(Exercise instructions): Each record below is to be copied word for word, with pictures removed.

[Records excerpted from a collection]
#####
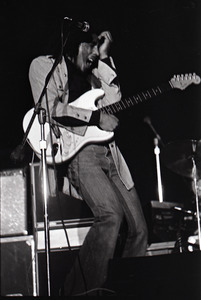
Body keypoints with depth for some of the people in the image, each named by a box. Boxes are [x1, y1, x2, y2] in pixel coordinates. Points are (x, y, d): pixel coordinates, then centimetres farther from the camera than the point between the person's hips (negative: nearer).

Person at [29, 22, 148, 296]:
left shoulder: (91, 73, 28)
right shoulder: (44, 65, 8)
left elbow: (114, 104, 12)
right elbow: (48, 108, -10)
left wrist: (105, 60, 13)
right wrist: (96, 116, -11)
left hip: (108, 152, 8)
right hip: (75, 150, -7)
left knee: (138, 227, 2)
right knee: (111, 214, -28)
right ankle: (83, 291, -19)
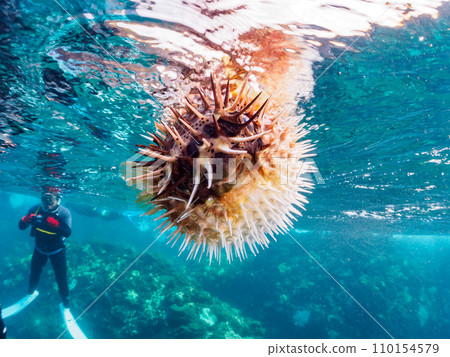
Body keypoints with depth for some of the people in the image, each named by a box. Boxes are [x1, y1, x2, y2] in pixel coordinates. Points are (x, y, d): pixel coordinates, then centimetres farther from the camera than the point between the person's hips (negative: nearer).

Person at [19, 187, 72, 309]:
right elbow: (21, 227, -15)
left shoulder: (64, 213, -24)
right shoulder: (35, 209, -17)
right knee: (34, 273, 20)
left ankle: (66, 302, 24)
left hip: (57, 251, -3)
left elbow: (67, 233, -32)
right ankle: (30, 293, 51)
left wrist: (56, 225, -50)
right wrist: (25, 219, -37)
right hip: (39, 249, 3)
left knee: (61, 277, 2)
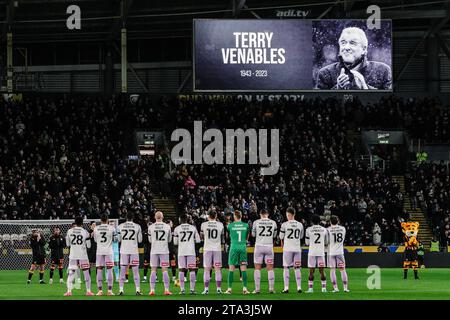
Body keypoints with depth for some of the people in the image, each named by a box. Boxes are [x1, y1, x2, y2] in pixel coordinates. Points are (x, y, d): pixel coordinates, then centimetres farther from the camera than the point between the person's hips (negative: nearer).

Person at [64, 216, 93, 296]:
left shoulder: (69, 231, -1)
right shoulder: (85, 232, -6)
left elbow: (68, 244, 9)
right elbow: (88, 246, -1)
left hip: (73, 255, 1)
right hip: (83, 255, -1)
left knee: (71, 273, 2)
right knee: (86, 272, 10)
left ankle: (69, 291, -10)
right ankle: (88, 291, 11)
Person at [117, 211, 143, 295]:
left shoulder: (121, 226, 0)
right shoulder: (137, 227, -3)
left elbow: (118, 239, 3)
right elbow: (140, 240, 2)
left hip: (124, 250, 1)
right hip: (134, 250, -1)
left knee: (122, 271, 5)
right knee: (135, 271, 4)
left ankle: (121, 290, 0)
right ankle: (138, 290, 0)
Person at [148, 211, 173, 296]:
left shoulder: (151, 227, -3)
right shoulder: (167, 227, -2)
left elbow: (150, 240, 6)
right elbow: (169, 240, 8)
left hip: (154, 251, 0)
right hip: (164, 250, 0)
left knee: (153, 270, 4)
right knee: (165, 270, 2)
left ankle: (152, 290, -1)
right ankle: (166, 290, -2)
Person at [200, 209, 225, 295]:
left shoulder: (204, 224, -3)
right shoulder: (220, 225, -2)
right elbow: (222, 237, 10)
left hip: (207, 249, -1)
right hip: (217, 248, 1)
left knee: (207, 269, 3)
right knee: (218, 269, 4)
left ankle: (206, 289, -1)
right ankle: (218, 288, 2)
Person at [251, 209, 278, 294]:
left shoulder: (256, 222, -4)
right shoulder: (273, 223, 2)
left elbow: (253, 234, 9)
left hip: (259, 246, -1)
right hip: (269, 247, 1)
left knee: (257, 268, 4)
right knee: (270, 268, 7)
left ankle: (257, 288, -1)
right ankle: (271, 288, 5)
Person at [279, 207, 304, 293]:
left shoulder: (284, 225, -6)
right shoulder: (300, 225, 5)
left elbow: (281, 237, 2)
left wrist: (283, 245, 20)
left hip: (287, 248, -3)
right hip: (297, 248, 3)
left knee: (286, 268, 3)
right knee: (297, 268, 8)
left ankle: (286, 287, -3)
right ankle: (299, 287, 5)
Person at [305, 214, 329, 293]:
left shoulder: (309, 230, -2)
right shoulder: (324, 230, 4)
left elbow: (307, 243, 4)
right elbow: (326, 243, 11)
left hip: (312, 252, -1)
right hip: (321, 252, 1)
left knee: (311, 271, 1)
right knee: (322, 271, 5)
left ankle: (310, 288, -4)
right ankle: (324, 288, 1)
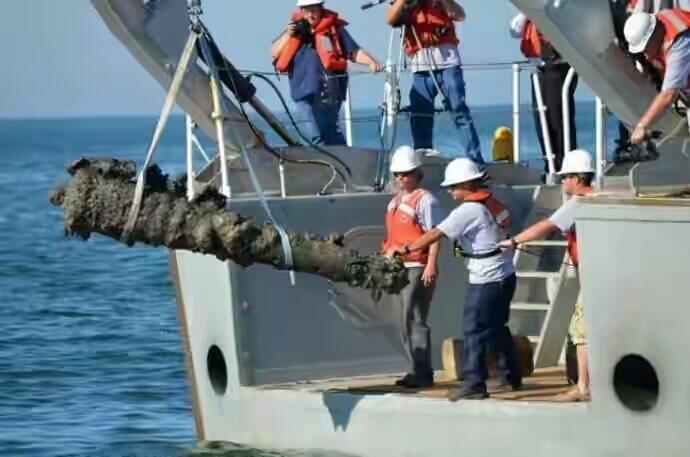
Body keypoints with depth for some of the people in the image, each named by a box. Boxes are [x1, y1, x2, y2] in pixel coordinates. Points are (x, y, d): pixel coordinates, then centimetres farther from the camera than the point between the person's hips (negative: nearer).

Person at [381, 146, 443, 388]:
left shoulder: (425, 200, -9)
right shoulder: (396, 201, 17)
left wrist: (431, 265, -23)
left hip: (418, 268, -9)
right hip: (400, 268, 9)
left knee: (414, 320, -11)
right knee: (407, 323, 12)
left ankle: (422, 373, -10)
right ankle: (419, 371, 19)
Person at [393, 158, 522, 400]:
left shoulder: (468, 211, -16)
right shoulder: (492, 203, 9)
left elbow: (436, 234, -15)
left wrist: (407, 249, -9)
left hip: (486, 280, -9)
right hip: (504, 276, 9)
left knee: (475, 329, -6)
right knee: (497, 328, 20)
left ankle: (474, 383, -7)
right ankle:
#####
(Written answer):
Body keypoints with depth for some of the people in the image, each named by a box. Boxes are [x1, y1, x2, y2] in pixel coordinates. Points are (x, y, d): pixel coordinates, then centimetres farther from the camera than the point between the person's hips (negative: nearer).

Person at [29, 22, 148, 296]:
left shoulder: (91, 73, 28)
right shoulder: (44, 65, 8)
left elbow: (114, 104, 12)
right elbow: (48, 108, -10)
left wrist: (105, 60, 13)
right wrist: (96, 116, -11)
left hip: (108, 152, 8)
right hip: (75, 150, -7)
left knee: (138, 227, 2)
right knee: (111, 214, -28)
right ankle: (83, 291, -19)
Body keypoints with depth for some of the people in the image, each named by a box. Boxes are [x1, y1, x2, y2] in pixel coordinates. Points are (x, y, d): pixel coordinates, then centimetres farther from the camera than the point between the person's hips (negative: nearer).

Person at [19, 187, 72, 309]:
right elbow: (21, 227, -15)
left shoulder: (64, 213, -24)
right shoulder: (35, 209, -17)
right knee: (34, 273, 20)
left ankle: (66, 302, 24)
left hip: (57, 251, -3)
left elbow: (67, 233, -32)
right ankle: (30, 293, 51)
left wrist: (56, 225, -50)
right wrist: (25, 219, -37)
right hip: (39, 249, 3)
left knee: (61, 277, 2)
Body keypoints with depth for some of the people in the image, each named by a box. Boxes are [x1, y1, x2, y2] in pixel coordinates. Points are (x, y, d): pixel coordinates, then centimetres farther from the camera than the point between the person's hips (negative: nearer).

Person at [64, 216, 93, 296]:
left shoulder: (69, 231, -1)
right shoulder: (85, 232, -6)
left elbow: (68, 244, 9)
right elbow: (88, 246, -1)
left hip: (73, 255, 1)
right hip: (83, 255, -1)
left knee: (71, 273, 2)
right knee: (86, 272, 10)
left ankle: (69, 291, -10)
right ankle: (88, 291, 11)
Person at [117, 211, 143, 295]:
left shoulder: (121, 226, 0)
right shoulder: (137, 227, -3)
left elbow: (118, 239, 3)
right elbow: (140, 240, 2)
left hip: (124, 250, 1)
right hip: (134, 250, -1)
left knee: (122, 271, 5)
right knee: (135, 271, 4)
left ankle: (121, 290, 0)
right ankle: (138, 290, 0)
Person at [148, 211, 173, 296]:
left shoulder: (151, 227, -3)
right shoulder: (167, 227, -2)
left elbow: (150, 240, 6)
right elbow: (169, 240, 8)
left hip: (154, 251, 0)
right hip: (164, 250, 0)
left knee: (153, 270, 4)
right knee: (165, 270, 2)
left ankle: (152, 290, -1)
right ankle: (166, 290, -2)
Person at [200, 209, 225, 295]:
left shoulder: (204, 224, -3)
right shoulder: (220, 225, -2)
right elbow: (222, 237, 10)
left hip: (207, 249, -1)
right hip: (217, 248, 1)
left knee: (207, 269, 3)
right knee: (218, 269, 4)
left ankle: (206, 289, -1)
right ankle: (218, 288, 2)
Person at [251, 209, 278, 294]:
left shoulder: (256, 222, -4)
right shoulder: (273, 223, 2)
left elbow: (253, 234, 9)
left hip: (259, 246, -1)
right hip: (269, 247, 1)
left knee: (257, 268, 4)
right knee: (270, 268, 7)
left ankle: (257, 288, -1)
right ankle: (271, 288, 5)
Person at [279, 207, 304, 293]:
left shoulder: (284, 225, -6)
right shoulder: (300, 225, 5)
left elbow: (281, 237, 2)
left wrist: (283, 245, 20)
left hip: (287, 248, -3)
right hip: (297, 248, 3)
left knee: (286, 268, 3)
right knee: (297, 268, 8)
left ankle: (286, 287, -3)
right ankle: (299, 287, 5)
Person at [305, 214, 329, 293]:
left shoulder: (309, 230, -2)
right shoulder: (324, 230, 4)
left elbow: (307, 243, 4)
right elbow: (326, 243, 11)
left hip: (312, 252, -1)
right hip: (321, 252, 1)
left knee: (311, 271, 1)
right knee: (322, 271, 5)
left ankle: (310, 288, -4)
right ankle: (324, 288, 1)
Body keypoints with depth for some of the people in the image, each named by a box. Boxes are [x1, y1, x2, y2] in pixel coordinates. Points are (x, y, d): pixel coordinates, then centimetres farther from the camera than the point between the person's hips (negative: nearer).

Person at [381, 146, 443, 388]:
left shoulder: (425, 200, -9)
right shoulder: (396, 201, 17)
left wrist: (431, 265, -23)
left hip: (418, 268, -9)
right hip: (400, 268, 9)
left knee: (414, 320, -11)
right knee: (407, 323, 12)
left ankle: (422, 373, -10)
right ankle: (419, 371, 19)
Person at [393, 158, 522, 400]:
left shoulder: (468, 211, -16)
right shoulder: (492, 203, 9)
left elbow: (436, 234, -15)
left wrist: (407, 249, -9)
left hip: (486, 280, -9)
right hip: (504, 276, 9)
left knee: (475, 329, -6)
right knee: (497, 328, 20)
left ankle: (474, 383, -7)
right ankle:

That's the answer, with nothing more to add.